Don’t do what everyone else does. Instead, parent by instinct and the reaction of your children. We’re more traditional, so for us, rules are standard. But we see the importance of parenting children differently. There are different ways to handle situations for a social child versus a nonsocial child. Whatever you do needs to fit the child, and you adapt that over time.” –Melanie Frady, mom of an 8-year-old daughter and a 6-year-old son

P1“It’s important to remember that all moms have their own individual struggles and are trying to do their best. Be confident in yourself, have faith in your decisions, and trust your gut. You don’t have to be perfect to be an amazing mom, you just have to love your family.” –Teri Xerogeanes, mom of a 12-year-old daughter and a 10-year-old son.

Avoid the Comparison Trap

It’s very easy to fall into the trap of comparing everything you do as a parent to someone else, thanks in large part to the presence of social media in our lives. Yet, those comparisons can be inaccurate and also detrimental to your psyche.
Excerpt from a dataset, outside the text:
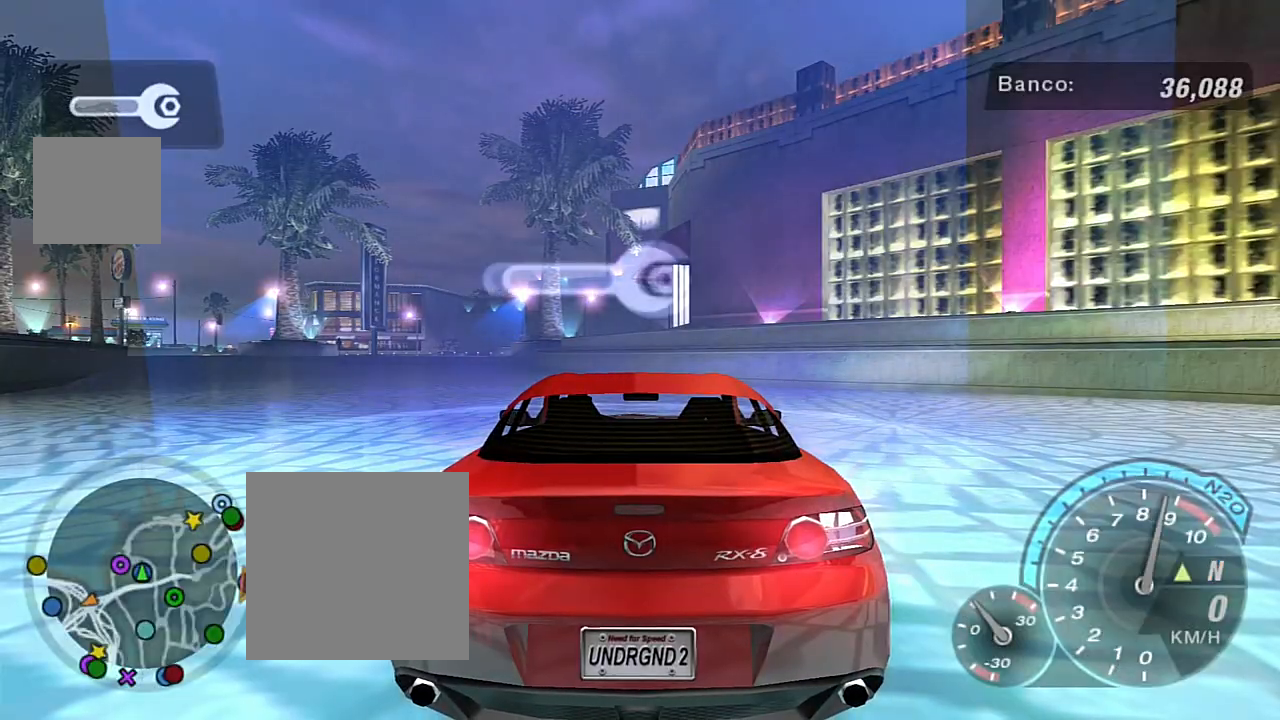
{"buttons": ["R2"], "left_stick": "left", "right_stick": "center"}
P2“Everything online is curated. And there are useful and not-so-useful components to comparing ourselves. If the way someone is doing something lines up with your values [and you want to do it too], then that can be viewed as ‘useful peer pressure.’ But the other side of it just feeds into the sense that we’re not doing something right.” –Dana Goldman, LPC, NCC, of Stone Cottage Counseling, mom of a 3-year-old daughter

“I would go on playdates, and I just didn’t connect. I would come home defeated every time. I would look at people who were doing things like making homemade bread every day, and it felt like such a competition. I cut out mom groups and playdates. As a mom, I had to stop comparing myself to everybody else. It’s still hard to this day. But I read a lot of self-help books to help me find my inner strength. I have to look at what makes me and my family strong.” –Melanie Frady

Tackle Mom Shaming

The idea of “mom shaming” has come to the forefront in recent years, with the term becoming a very common one as women discuss their parenting choices with others. It’s important to know how to deal when you find yourself in an uncomfortable situation.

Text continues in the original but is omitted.